Nomenclature and habitat information is based on Stace (1991).
Results
7.35-7.45m below ground surface
8.2 The organic matter in this sample was very fragmented, of small dimensions from
500µm - 1mm, with many of the seeds present also fragmented. Some remains had
lost the outer seed coat, e.g Chenopodiaceae indet (Goosefoot family), which meant
that not all seeds could be identified to species level. However the limited
assemblage suggests a predominantly wet environment with areas of open water
suggested by the presence of aquatic species such as pondweed (Potamogeton sp),
horned pondweed (Zanichellia palustris) and water crowfoot (Ranunculus subg.
Batrachium). Horned pondweed is a species of still to moderate flow in streams and
lakes in depths of up to 2m and includes slightly brackish water conditions. Both
water crowfoot and pondweed include some species, which can tolerate brackish
water conditions, but are primarily fresh water plants. Glaucous Bulrush
(Schoenoplectus tabernaemontani) can also tolerate brackish soils in lakes, pools
and ditches in depths of up to 0.5m, with common clubrush (Schoenoplectus
lacustris), a species of still to moderate flow in freshwater lakes, ponds and streams.

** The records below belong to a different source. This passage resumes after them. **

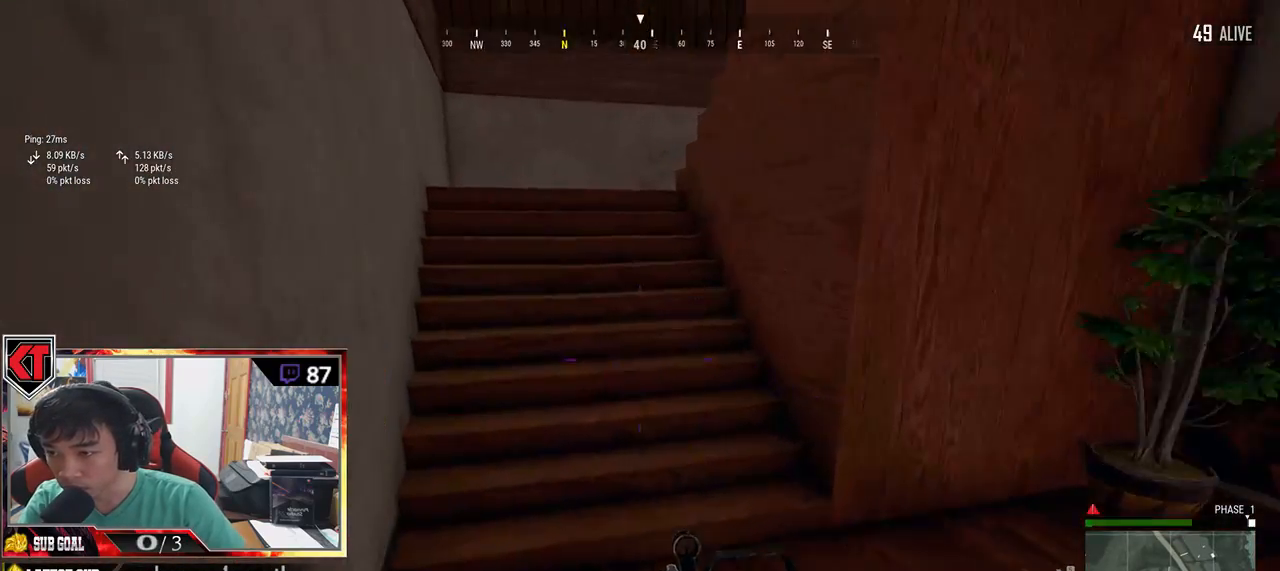
{"keys": ["shift", "w"], "mouse": [], "events": [[33, "shift", "down"], [250, "space", "down"], [433, "space", "up"]]}
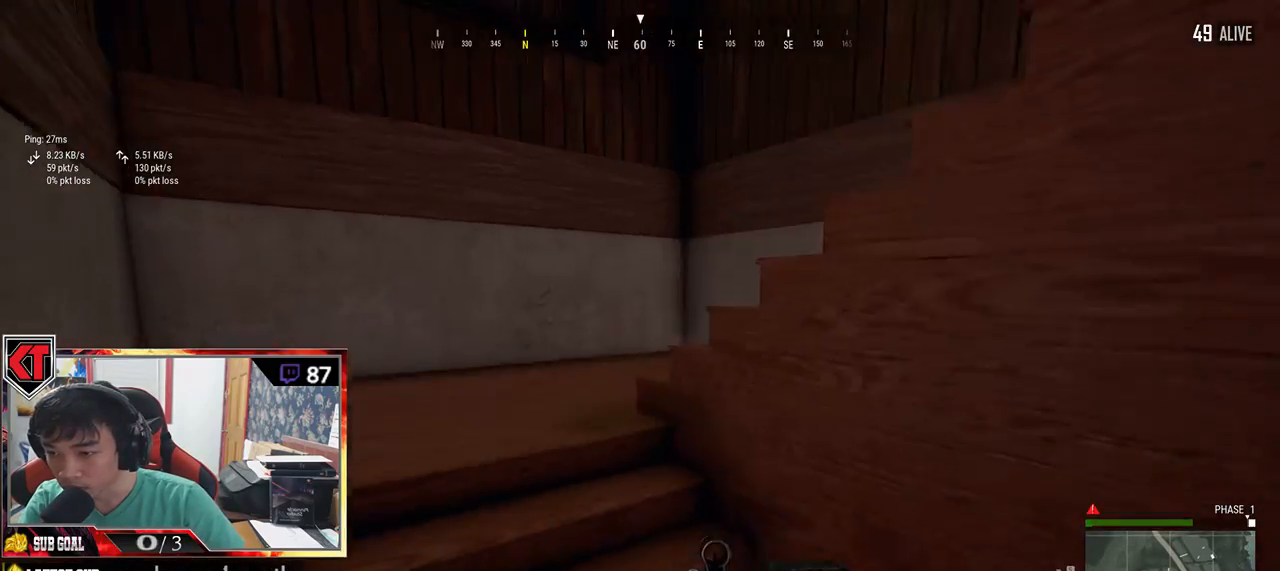
{"keys": ["shift", "w"], "mouse": [], "events": []}
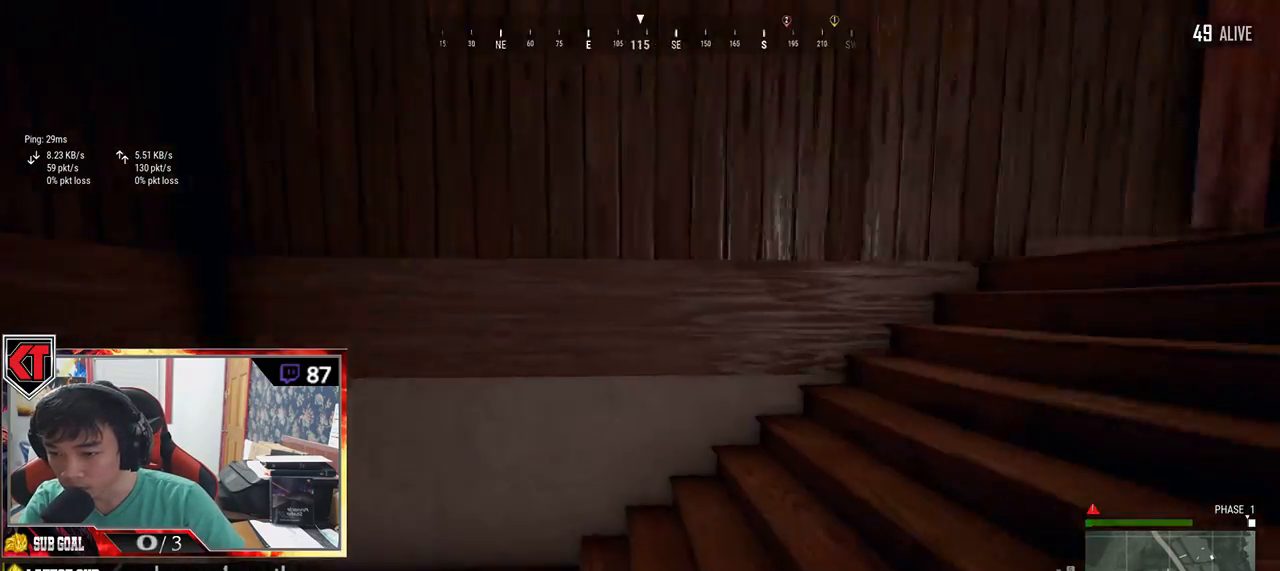
{"keys": ["w"], "mouse": [], "events": [[350, "shift", "up"]]}
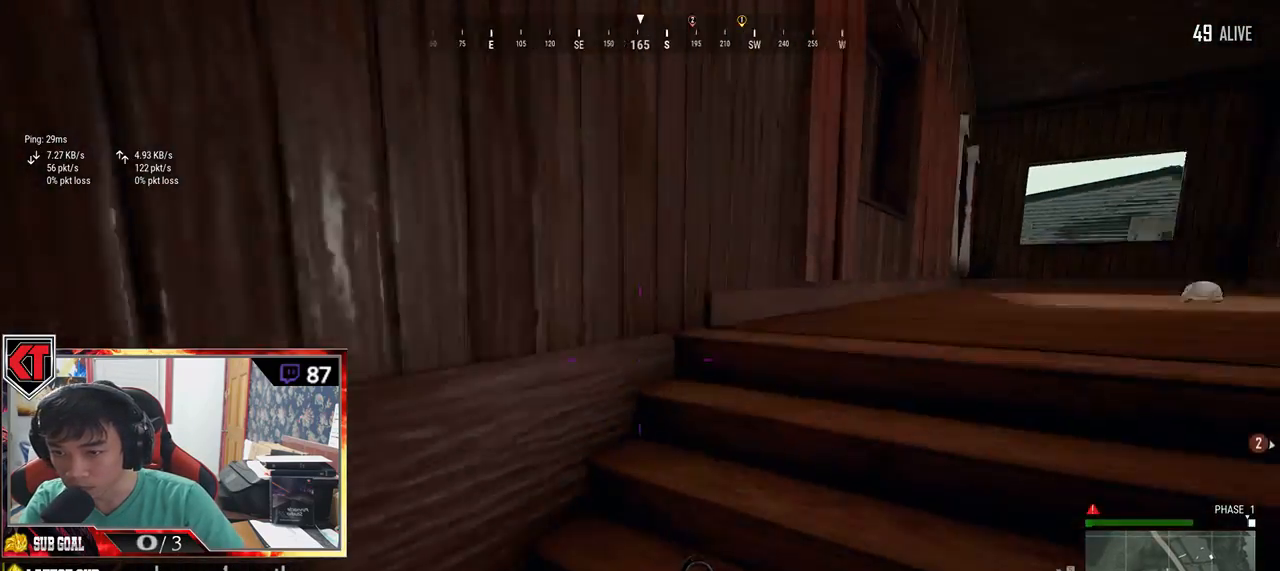
{"keys": ["w"], "mouse": [], "events": []}
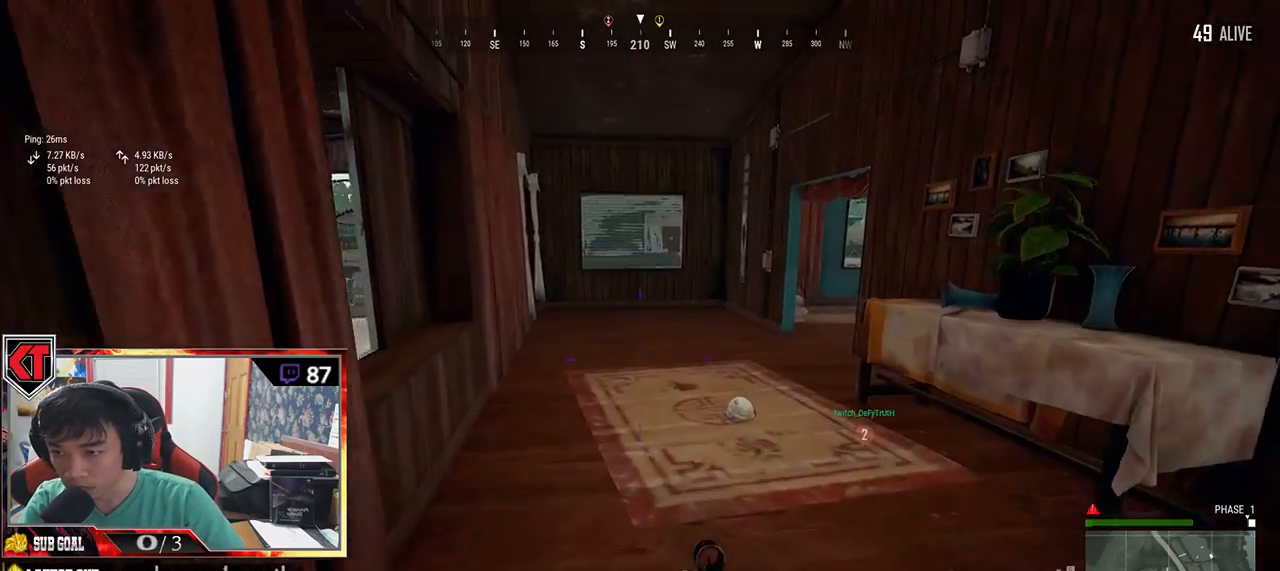
{"keys": ["f", "w"], "mouse": [], "events": [[133, "d", "down"], [300, "d", "up"], [483, "f", "down"]]}
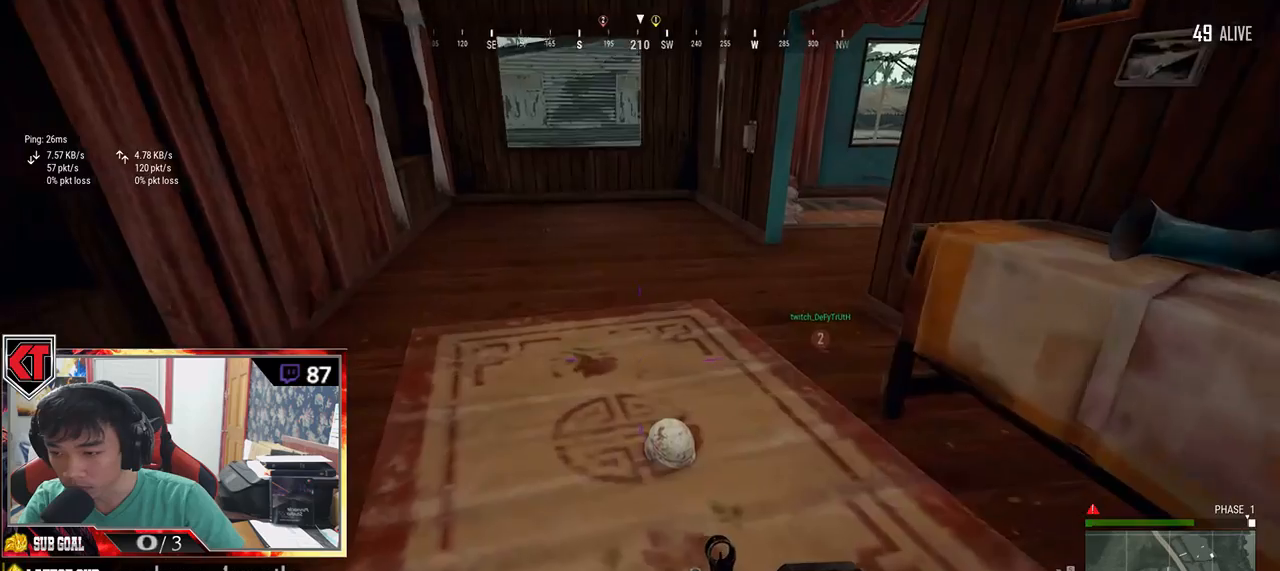
{"keys": ["a", "w"], "mouse": [], "events": [[67, "f", "up"], [133, "f", "down"], [183, "w", "up"], [217, "f", "up"], [233, "a", "down"], [500, "w", "down"]]}
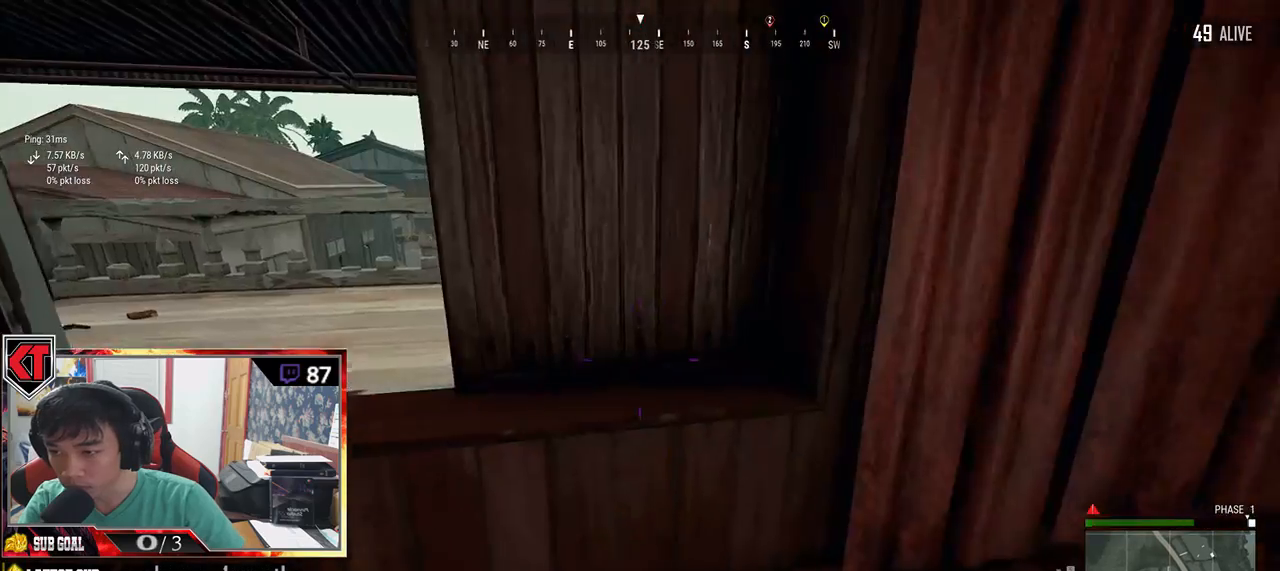
{"keys": ["d"], "mouse": [], "events": [[133, "w", "up"], [333, "s", "down"], [417, "a", "up"], [450, "d", "down"], [500, "s", "up"]]}
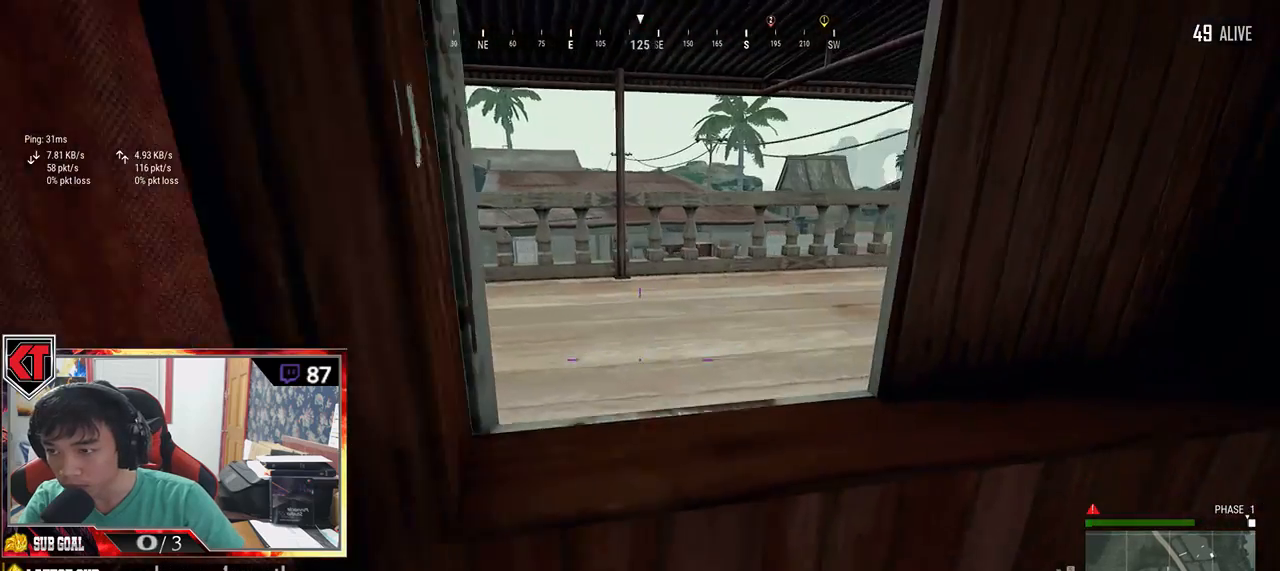
{"keys": ["d", "w"], "mouse": [], "events": [[150, "w", "down"]]}
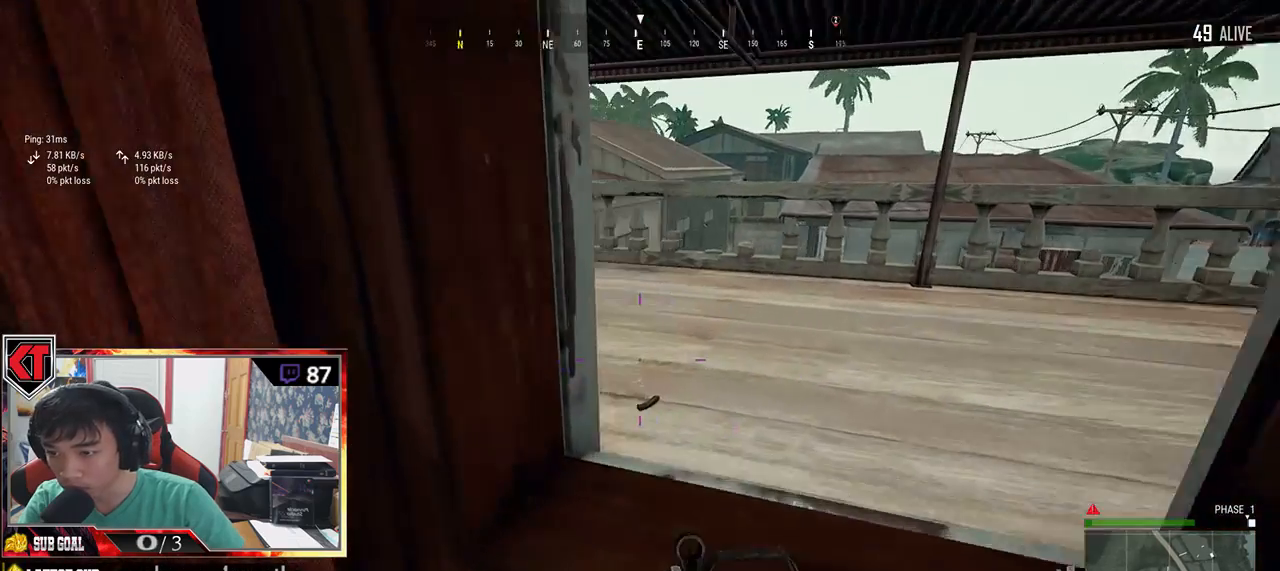
{"keys": ["a"], "mouse": [], "events": [[50, "a", "down"], [50, "w", "up"], [100, "d", "up"]]}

This can occur in association with water plantain (Alisma sp), a freshwater plant of
shallow margins. Overall the assemblage suggests a freshwater environment with
still to moderate water flow, but with a suggestion of brackish water influence.
7.75-7.85m below ground surface
8.3 The assemblage from this sample was more limited and preservation was poor.
Fragments of organic matter were mostly <1mm and largely unidentifiable.
Macrofossils were fragmented, or particularly in the case of the Alisma species, had
lost their outer casing. The most commonly occurring species were water plantain
and water crowfoot, as in the previous sample, plus single bulrush (Typha sp.) and
rush (Juncus sp.) seeds suggesting a predominantly freshwater environment. The
presence of greater plantain (Plantago major) also suggests a drier grassy or rough
ground habitat.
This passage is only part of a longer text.